Self-Assembling, Robotic Solar Panels For America's Nobility


It's odd dealing with people whose word means nothing to themselves or anybody else. Particularly if that person is me. But, it's something that happens and the results thereof gotta be dealt with as reasonably as possible or pretty soon there is nobody left to hoodwink. Even though I live alone I am is not alone in the world or upon the Earth, yet, but the situation requires caution. It's not easy to live a life of no blame.

One of the Scientism fanbois (who is a retired nobody like me) posted a link to a publisher's commercial site where one of his personal gods, the non-stepping Stephen Hawking, has published another gaudy science book. This one seems even more desperate than the last one if the title is any indication. He has decided there is no God. Hardly original, but since the whole idea is merely to make some money off his famous nayme. History shows that the more radically he rouses the rabble, the more money he'll put on his hip.

A lot more people probably know Stephen Hawking by sight, if not by name, than many common folk might figure. The image of him sitting askew in his special wheelchair with a crooked grin and thick glasses on his face gets flashed on the screen a lot in the last decade or so, because it's probably unusual that people in wheel chairs get to be as famous as he is. FDR, maybe, but he pretended he didn't need a wheelchair. I bought and read Hawking' previous book because I thought I owed it to myself to keep up a little on science, but no mas, and my decision doesn't have anything to do with Stephen Hawking or his new book. It's about my own sense of ti-me. I don't go to the movies anymore either.

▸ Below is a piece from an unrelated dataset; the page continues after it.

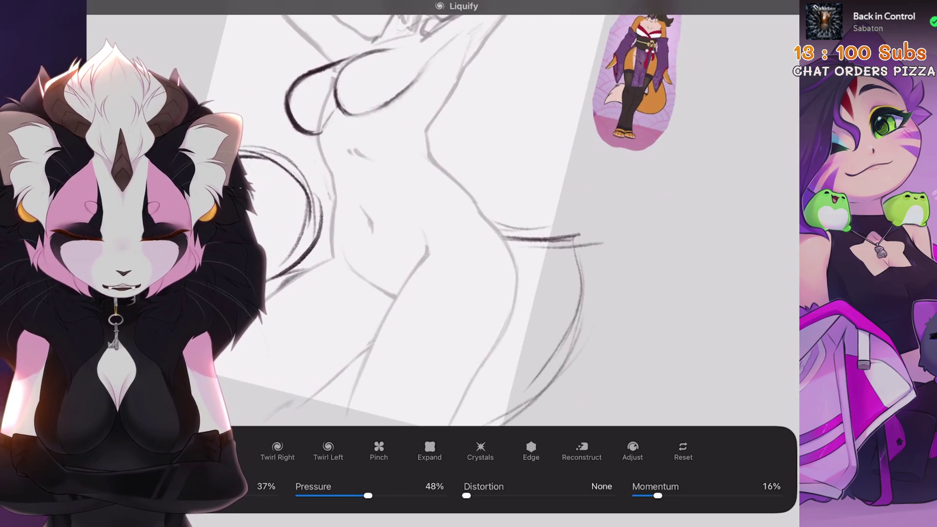
pyautogui.hscroll(2, 439, 220)
pyautogui.scroll(2, 439, 219)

Just now I had to pause in my writing for a few moments while I booted up the web browser and looked through yesterday's browsing History to help me remember Hawking' name, which I'm as familiar with as the palm of my own hand. This sort of forgetfulness is sort of typical for my age. It's worrisome, but not as worrisome as it might be because I can easily use my computer to help me find words and names and familiar expressions when I lose them on the tip of my tongue.

It's true that if I just relax and wait a few moments then the stuff I can't remember momentarily will eventually come to me, but with my computer sitting right in front of me it's too easy just to stop and look it up right away.

If I didn't have the computer to assist me, and I had to just sit here and suffer some horrible angst that I have Alzheimer's or dementia, that inevitable suffering might cause me to get depressed and to give up on living from sheer frustration. It's not like I haven't confronted this many times even as a boy, well, in this particular body, but home computers hadn't been invented for a good while yet.

The eventual, inevitable, penultimate, all-conquering depression hasn't happened yet (at least, I don't think it has), and it may never happen. Instead, I might get run over by a big truck or have an airplane fall out of the sky right on top of my house, and kill me faster than I can realize I'm dead. That might be a groovy way to croak. Unexpected, and over with before what happened can even be keened.

The publisher's publicity announcement for the new Stephen Hawking book is about all that's available on the internet presently. The content that is designed to attract Hawking' regular readers is only a fat paragraph long, and the same paragraph shows up as "news" on hundreds of blog sites, but the "news" is never really "news" anymore, is it?

My initial reaction to reading that redundant publisher's teaser was to agree with what I understood about it from so brief an introduction. They want you to buy the book, and they ain't giving the plot away so that you don't have to. I may have played around with the idea of minuscule black holes as a reaction to reading Hawking' last tome. I won't deny his influence upon my thinking in this arena. His arena. Not mine. I seemed to have equated my pearl-like original form to a teeny tiny black hole whose event horizon is so-me-ti-me mes taken for "the white light" of enlightenment fame. I might be wrong.

The publicity announcement mentions that Hawking may have concluded that no God is needed if the universe as we understand it self-assembles with natural tools like gravity. The expression "self-assembly" rightfully gets a lotta press in the last couple of decades. Go ahead. Google it up. "self-assembly". Read some of the text headers that show up with the links on the Results Page. Big buzz word for the new millennium.

That expression is used a lot especially, it seems, in nanotechnology where the entire point of some digital firmware designs can only be assembled by it happening automagically by self-assembling. Humans self-assemble from the initial conjunction of the sperm and the egg to the finished product at birth, when the umbilical cord is cut to make humans wireless automatons. '-)

In the last week the geniuses over at MIT announced that they have invented a self-assembling array of solar panels that imitate the behavior of chlorophyll in plants. The important part of that announcement is that they have a prototype that proves the concept is valid. Previous to this invention the most efficient solar panels converted maybe 26% of the available sunlight. This relatively clumsy prototype starts out at 40% efficiency, and it can be manufactured using the same process as it's predecessor on the same assembly lines.

I don't think I could write an adequate description of how how the self-assembly part of this new invention works, but if you're interested you can Google up "new MIT self-assembling solar panel", and read all about it. Practically all the resulting links will lead you back to the PopSci article that forwards you to a site that requires a paid subscription. Bummer. Capitalism is hard on the great unwashed.